Gender Role Expectations in “The Odyssey” by Homer Essay
Updated: Jun 12th, 2021
The Odyssey by Homer represents many characters of female monsters and immortals, which significantly influence Odysseus’s journey. These characters include Calypso, Circe, Sirens, Scylla, and Charybdis among others, and their role in Odysseus’s life is critical to have an effect on his further course in the hero’s journey. The reason is that, in most cases depicted in the work, these female characters are even more powerful than male mortals, or they have power equal to male gods. Although female characters in The Odyssey can be viewed as evil creatures that are not determined by their gender, Homer would consider gender equality as a cultural monster because of associated threats and anxiety.
Women depicted by Homer in his work seem to be the source of danger and obstacles for men in the case when they have too much power. There are many situations in the work when Odysseus as a man cannot control his choice, course, crew, and even his will because of the females’ impact. Thus, when Homer depicts female characters, including monsters, as having power equal to that of males, it is possible to state that he considers gender equality as a cultural monster leading to destruction. The reason is that many behaviors of these female characters are masculine in their nature, and they need to be further discussed with reference to examples.
There are many illustrations of a kind of gender equality in The Odyssey, especially when discussing the behavior and actions of female immortals. For instance, Calypso and Circe try to seduce Odysseus, and in this case, they act like men when avoiding a submissive role in relationships (Homer 64-80). Sirens also play a similar role while attracting men for the purpose of seducing them (Homer 157-160). In this case, female Sirens even have more power than males because mortals cannot cope with the desire to succumb to the temptation. These examples demonstrate that immortal women in The Odyssey tend to act as men, and this behavior is almost always dangerous for males.
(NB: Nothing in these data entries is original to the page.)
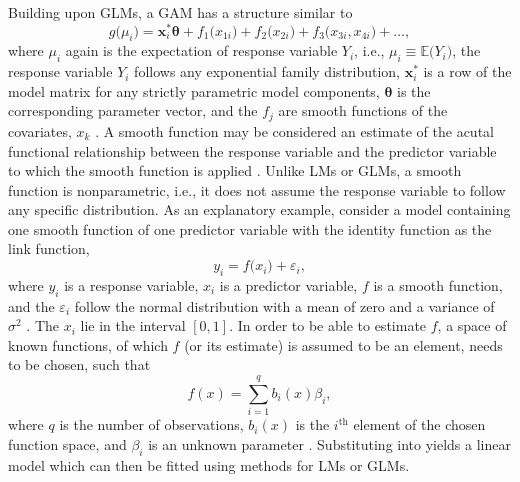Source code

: Building upon GLMs, a GAM has a structure similar to
\begin{equation}
  \label{eq:GAM}
  g\bigl(\mu_i\bigr) = \symbf{x}_i^* \symbf{\theta} + f_{1}\bigl(x_{1i}\bigr) + f_{2}\bigl(x_{2i}\bigr) + f_{3}\bigl(x_{3i}, x_{4i}\bigr) + \ldots,
\end{equation}
where \(\mu_i\) again is the expectation of response variable \(Y_i\), i.e., \(\mu_i \equiv \mathbb{E}\bigl(Y_i\bigr)\), the response variable \(Y_i\) follows any exponential family distribution, \(\symbf{x}_i^*\) is a row of the model matrix for any strictly parametric model components, \(\symbf{\theta}\) is the corresponding parameter vector, and the \(f_j\) are smooth functions of the covariates, \(x_k\) \parencite{Wood2006}.  A smooth function may be considered an estimate of the acutal functional relationship between the response variable and the predictor variable to which the smooth function is applied \parencite{Hastie1991}.  Unlike LMs or GLMs, a smooth function is nonparametric, i.e., it does not assume the response variable to follow any specific distribution.
As an explanatory example, consider a model containing one smooth function of one predictor variable with the identity function as the link function,
\begin{equation}
  \label{eq:GAMSimple}
  y_i = f\bigl(x_i\bigr) + \varepsilon_i,
\end{equation}
where \(y_i\) is a response variable, \(x_i\) is a predictor variable, \(f\) is a smooth function, and the \(\varepsilon_i\) follow the normal distribution with a mean of zero and a variance of \(\sigma^2\) \parencite{Wood2006}.  The \(x_i\) lie in the interval \([0, 1]\).  In order to be able to estimate \(f\), a space of known functions, of which \(f\) (or its estimate) is assumed to be an element, needs to be chosen, such that
\begin{equation}
  \label{eq:SmoothFunctionBasis}
  f(x) = \sum_{i=1}^q b_i(x)\beta_i,
\end{equation}
where \(q\) is the number of observations, \(b_i(x)\) is the \(i^{\text{th}}\) element of the chosen function space, and \(\beta_i\) is an unknown parameter \parencite{Wood2006}.  Substituting  into  yields a linear model which can then be fitted using methods for LMs or GLMs.

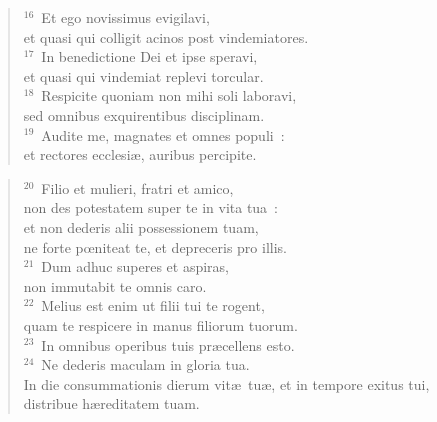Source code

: \begin{verse}${}^{16}$~Et ego novissimus evigilavi,\\ et quasi qui colligit acinos post vindemiatores.\\
${}^{17}$~In benedictione Dei et ipse speravi,\\ et quasi qui vindemiat replevi torcular.\\
${}^{18}$~Respicite quoniam non mihi soli laboravi,\\ sed omnibus exquirentibus disciplinam.\\
${}^{19}$~Audite me, magnates et omnes populi~:\\ et rectores ecclesi\ae , auribus percipite.\end{verse}


\begin{verse}${}^{20}$~Filio et mulieri, fratri et amico,\\ non des potestatem super te in vita tua~:\\ et non dederis alii possessionem tuam,\\ ne forte pœniteat te, et depreceris pro illis.\\
${}^{21}$~Dum adhuc superes et aspiras,\\ non immutabit te omnis caro.\\
${}^{22}$~Melius est enim ut filii tui te rogent,\\ quam te respicere in manus filiorum tuorum.\\
${}^{23}$~In omnibus operibus tuis pr\ae cellens esto.\\
${}^{24}$~Ne dederis maculam in gloria tua.\\ In die consummationis dierum vit\ae\ tu\ae , et in tempore exitus tui,\\ distribue h\ae reditatem tuam.\end{verse}


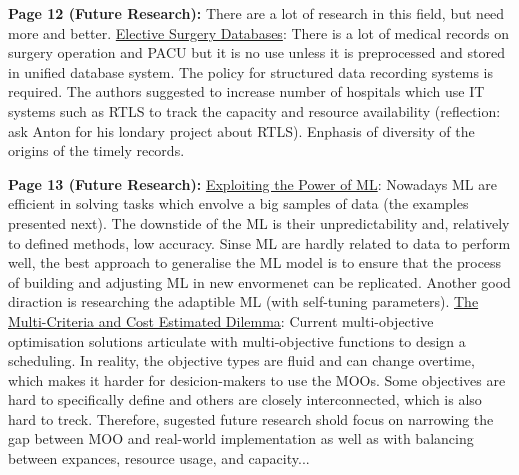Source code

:     \textbf{Page 12 (Future Research):}
    There are a lot of research in this field, but need more and better. \underline{Elective Surgery Databases}: There is a lot of medical records on surgery operation and PACU but it is no use unless it is preprocessed and stored in unified database system. The policy for structured data recording systems is required. The authors suggested to increase number of hospitals which use IT systems such as RTLS to track the capacity and resource availability (reflection: ask Anton for his londary project about RTLS). Enphasis of diversity of the origins of the timely records.
    
    \textbf{Page 13 (Future Research):}
    \underline{Exploiting the Power of ML}: Nowadays ML are efficient in solving tasks which envolve a big samples of data (the examples presented next). The downstide of the ML is their unpredictability and, relatively to defined methods, low accuracy. Sinse ML are hardly related to data to perform well, the best approach to generalise the ML model is to ensure that the process of building and adjusting ML in new envormenet can be replicated. Another good diraction is researching the adaptible ML (with self-tuning parameters). \underline{The Multi-Criteria and Cost Estimated Dilemma}: Current multi-objective optimisation solutions articulate with multi-objective functions to design a scheduling. In reality, the objective types are fluid and can change overtime, which makes it harder for desicion-makers to use the MOOs. Some objectives are hard to specifically define and others are closely interconnected, which is also hard to treck. Therefore, sugested future research shold focus on narrowing the gap between MOO and real-world implementation as well as with balancing between expances, resource usage, and capacity... 
    
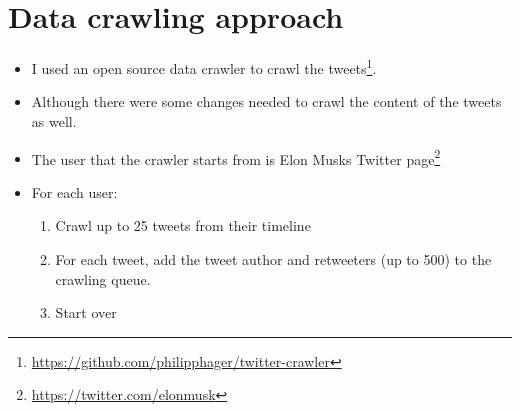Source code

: \section{Data crawling approach}
\label{sec:data-crawling-approach}
\begin{itemize}
    \item I used an open source data crawler to crawl the tweets\footnote{\url{https://github.com/philipphager/twitter-crawler}}.
    \item Although there were some changes needed to crawl the content of the tweets as well.
    \item The user that the crawler starts from is Elon Musks Twitter page\footnote{\url{https://twitter.com/elonmusk}}
    \item For each user:
    \begin{enumerate}
        \item Crawl up to 25 tweets from their timeline
        \item For each tweet, add the tweet author and retweeters (up to 500) to the crawling queue.
        \item Start over
    \end{enumerate}
\end{itemize}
Scylla and Charybdis represent the other type of female monsters in the work who also have powers to control men. Thus, Scylla and Charybdis embody disgusting female immortal creatures that are also irresistible. They are not attractive, sensitive or helpful like other depicted female immortals in The Odyssey, but they seem to personify all the evil associated with women and give a reason not to trust females. The actions of these monsters are masculine as their goal is to do all possible to kill Odysseus and the members of his crew (Homer 158-167). As a result, the body of a female monster in The Odyssey can be viewed as a cultural concept associated with gender equality fearing the males of the period when Homer lived and wrote his story.
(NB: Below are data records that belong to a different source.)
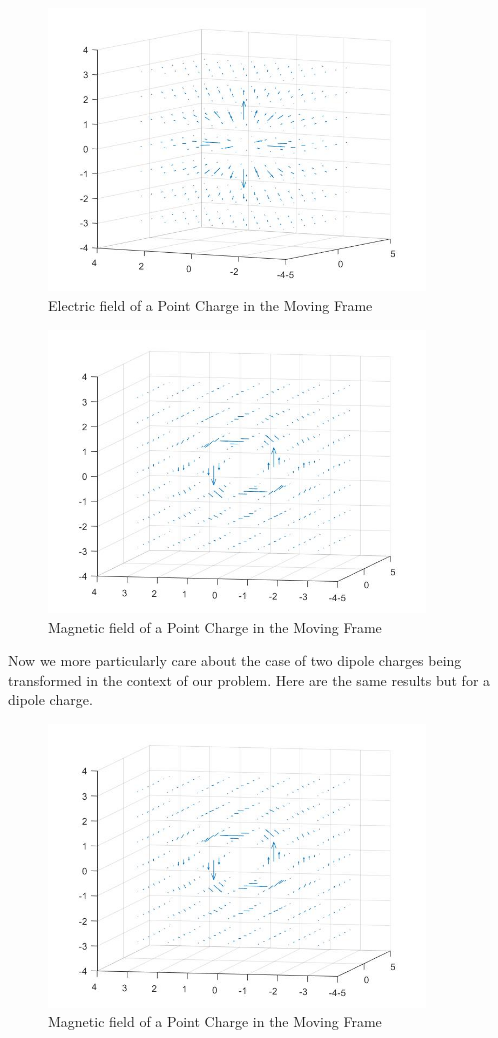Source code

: \documentclass{article}
\begin{document}
\begin{figure}[h!]
  \includegraphics[width=100mm,scale=.5]{electrictransformed.jpg}
  \caption{Electric field of a Point Charge in the Moving Frame}
  \label{fig:etransformed}
\end{figure}

\begin{figure}[h!]
  \includegraphics[width=100mm,scale=.5]{magnetictransformed.jpg}
  \caption{Magnetic field of a Point Charge in the Moving Frame}
  \label{fig:btransformed}
\end{figure}

Now we more particularly care about the case of two dipole charges being transformed in the context of our problem. Here  are the same results but for a dipole charge.

\begin{figure}[h!]
  \includegraphics[width=100mm,scale=.5]{magnetictransformed.jpg}
  \caption{Magnetic field of a Point Charge in the Moving Frame}
  \label{fig:btransformed}
\end{figure}
\end{document}
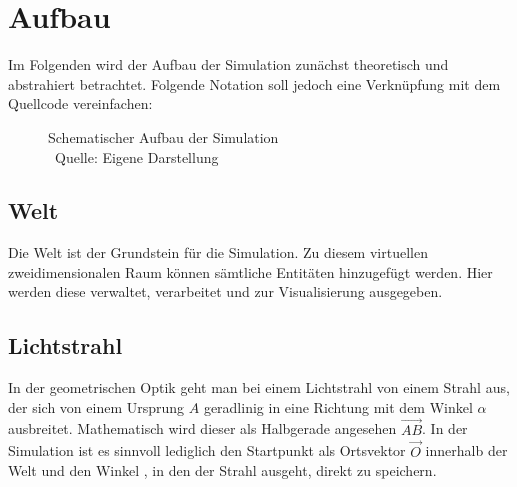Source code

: \chapter{Aufbau}
Im Folgenden wird der Aufbau der Simulation zunächst theoretisch und abstrahiert betrachtet. 
Folgende Notation soll jedoch eine Verknüpfung mit dem Quellcode vereinfachen: 
\begin{figure}
    \centering
    \caption{Schematischer Aufbau der Simulation \\ Quelle: Eigene Darstellung}
    \label{m1}
\end{figure}

\section{Welt}
Die Welt  ist der Grundstein für die Simulation. 
Zu diesem virtuellen zweidimensionalen Raum können sämtliche Entitäten hinzugefügt werden. 
Hier werden diese verwaltet, verarbeitet und zur Visualisierung ausgegeben. 

\section{Lichtstrahl}
In der geometrischen Optik geht man bei einem Lichtstrahl  
von einem Strahl aus, der sich von einem Ursprung $ A $  
geradlinig in eine Richtung mit dem Winkel 
$ \alpha $ ausbreitet. \parencite[vgl.][S. 1041]{tipler2015physik} Mathematisch 
wird dieser als Halbgerade angesehen $ \overrightarrow{AB} $. 
In der Simulation ist es sinnvoll lediglich den Startpunkt als Ortsvektor $ \vec{O} $  innerhalb der Welt
und den Winkel , in den der Strahl ausgeht, direkt zu speichern.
It is possible to state that the gender-related expectations regarding female immortals in The Odyssey are not supported in most cases depicted in the work. Instead, it seems that Homer refers to female monsters as the examples to demonstrate the destructive consequences of regarding women as strong human beings or individuals equal to men. From this perspective, it is possible to conclude that Homer would perceive the idea of gender equality depicted in a specific manner in his work as a kind of a cultural monster that needs to be avoided.
Homer. The Odyssey. Translated by Anthony Verity, Oxford University Press, 2016.